◆ WORK REQUIRED
From the first line to the last, restate every record word for word, leaving out the pictures.

◆ SUPPLIED DATA
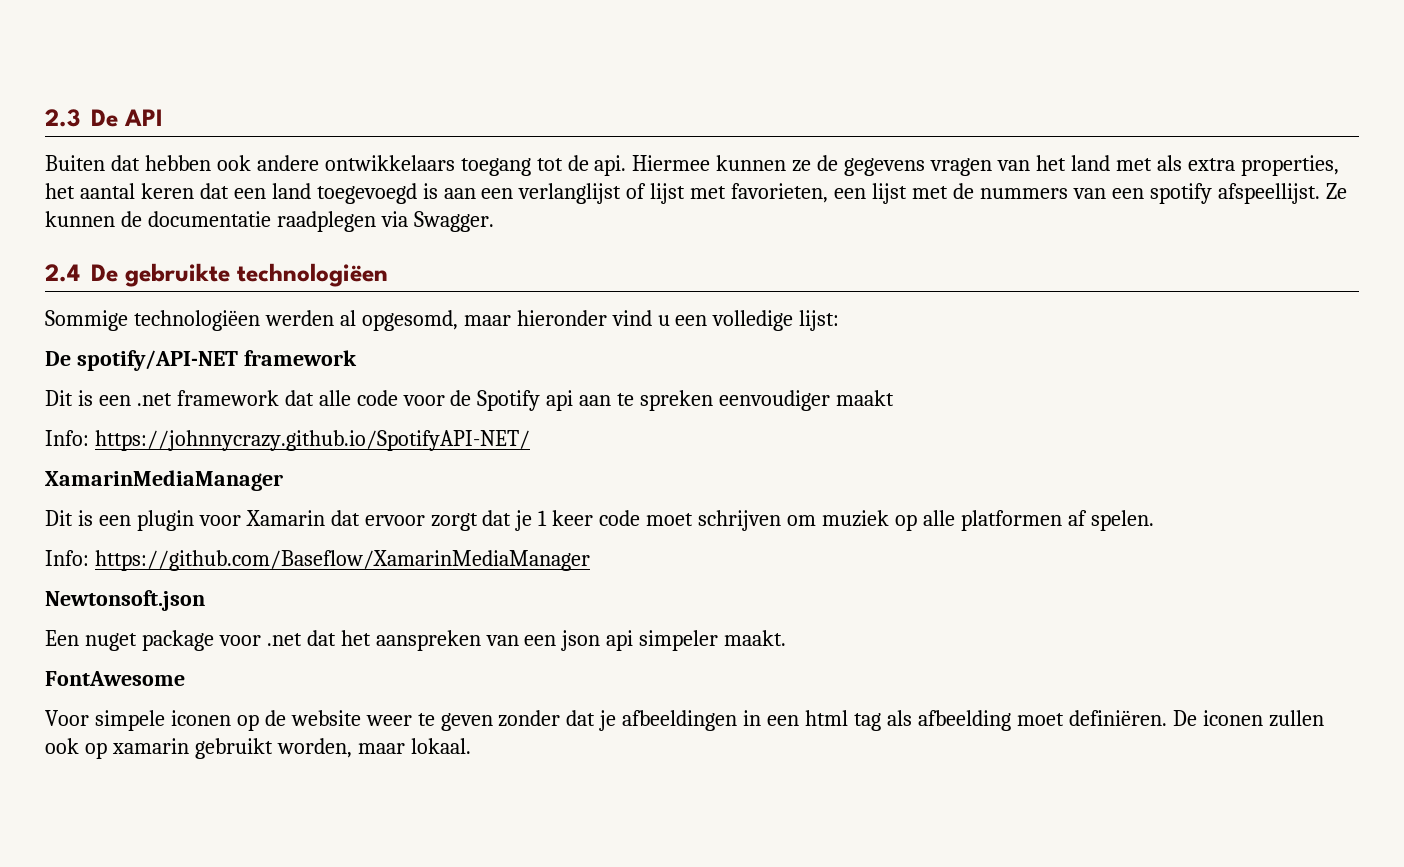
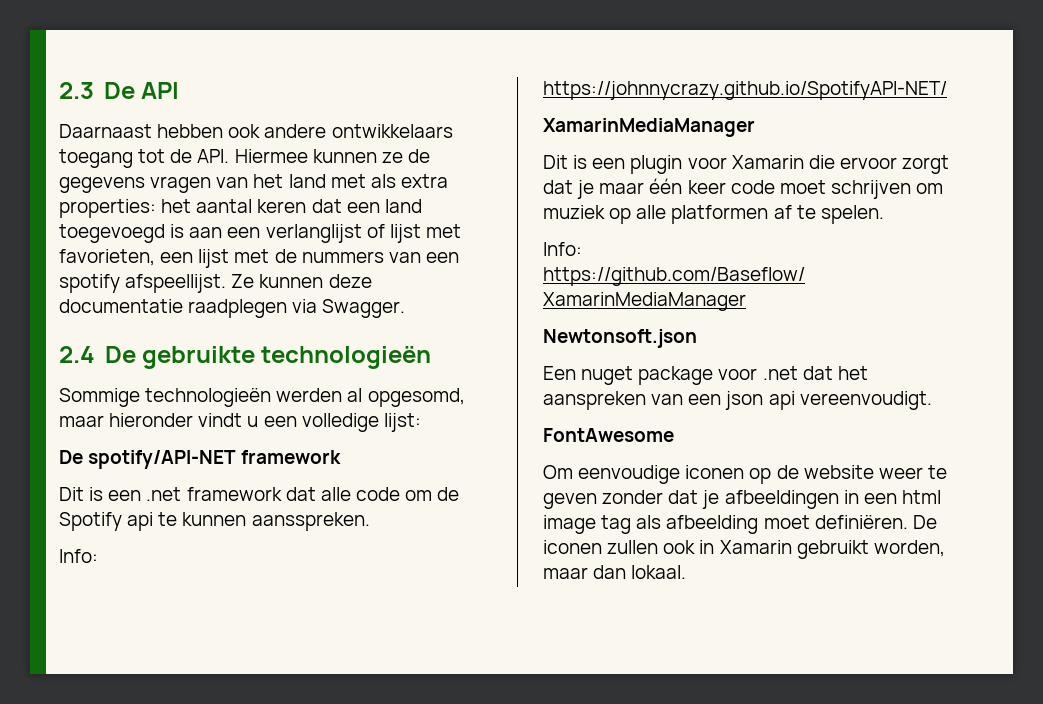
[45,155,140,171] Buiten dat -> [59,124,152,138] Daarnaast
[594,155,627,176] api. -> [197,149,230,163] API.
[1240,155,1339,176] properties, -> [59,199,156,218] properties:
[120,211,142,227] de -> [328,274,372,288] deze
[237,263,388,287] technologiëen -> [261,346,432,369] technologieën
[133,310,260,331] technologiëen -> [145,388,272,407] technologieën
[611,310,652,326] vind -> [198,413,243,427] vindt
[402,395,445,406] voor -> [405,490,433,501] om
[579,390,895,411] aan te spreken eenvoudiger maakt -> [158,512,370,531] te kunnen aansspreken.
[330,510,360,526] dat -> [808,155,835,169] die
[538,510,548,526] 1 -> [599,178,683,194] maar één
(1087, 518) none -> [796,205,816,219] te
[639,630,787,651] simpeler maakt. -> [799,391,932,410] vereenvoudigt.
[45,710,165,731] Voor simpele -> [543,465,681,484] Om eenvoudige
(849, 718) none -> [543,515,596,534] image
[84,738,189,759] op xamarin -> [699,540,792,554] in Xamarin
(405, 748) none -> [593,565,627,579] dan

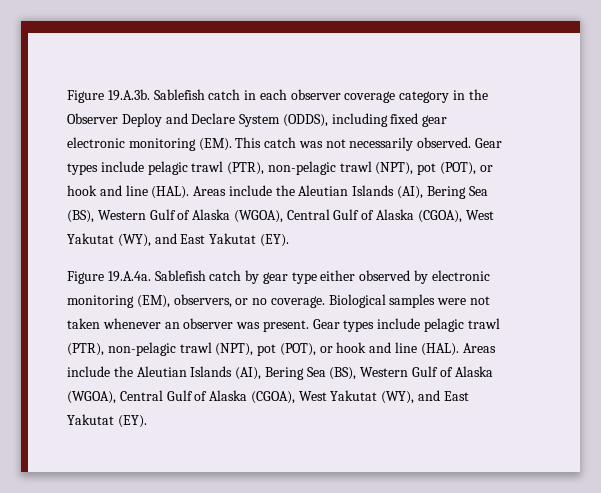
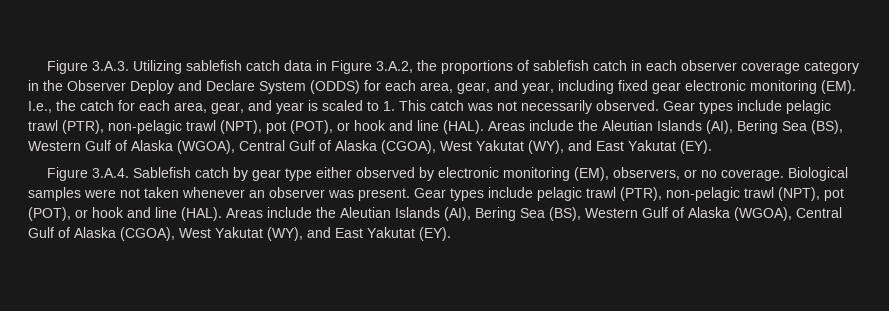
[67,89,205,103] Figure 19.A.3b. Sablefish -> [46,60,589,74] Figure 3.A.3. Utilizing sablefish catch data in Figure 3.A.2, the proportions of sablefish
[282,114,328,127] (ODDS), -> [310,80,554,94] (ODDS) for each area, gear, and year,
(232, 144) none -> [28,100,395,114] I.e., the catch for each area, gear, and year is scaled to 1.
[107,271,151,282] 19.A.4a. -> [91,168,129,178] 3.A.4.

◆ COMPLETED EXERCISE
[45,155,140,171] Buiten dat -> [59,124,152,138] Daarnaast
[594,155,627,176] api. -> [197,149,230,163] API.
[1240,155,1339,176] properties, -> [59,199,156,218] properties:
[120,211,142,227] de -> [328,274,372,288] deze
[237,263,388,287] technologiëen -> [261,346,432,369] technologieën
[133,310,260,331] technologiëen -> [145,388,272,407] technologieën
[611,310,652,326] vind -> [198,413,243,427] vindt
[402,395,445,406] voor -> [405,490,433,501] om
[579,390,895,411] aan te spreken eenvoudiger maakt -> [158,512,370,531] te kunnen aansspreken.
[330,510,360,526] dat -> [808,155,835,169] die
[538,510,548,526] 1 -> [599,178,683,194] maar één
(1087, 518) none -> [796,205,816,219] te
[639,630,787,651] simpeler maakt. -> [799,391,932,410] vereenvoudigt.
[45,710,165,731] Voor simpele -> [543,465,681,484] Om eenvoudige
(849, 718) none -> [543,515,596,534] image
[84,738,189,759] op xamarin -> [699,540,792,554] in Xamarin
(405, 748) none -> [593,565,627,579] dan

[67,89,205,103] Figure 19.A.3b. Sablefish -> [46,60,589,74] Figure 3.A.3. Utilizing sablefish catch data in Figure 3.A.2, the proportions of sablefish
[282,114,328,127] (ODDS), -> [310,80,554,94] (ODDS) for each area, gear, and year,
(232, 144) none -> [28,100,395,114] I.e., the catch for each area, gear, and year is scaled to 1.
[107,271,151,282] 19.A.4a. -> [91,168,129,178] 3.A.4.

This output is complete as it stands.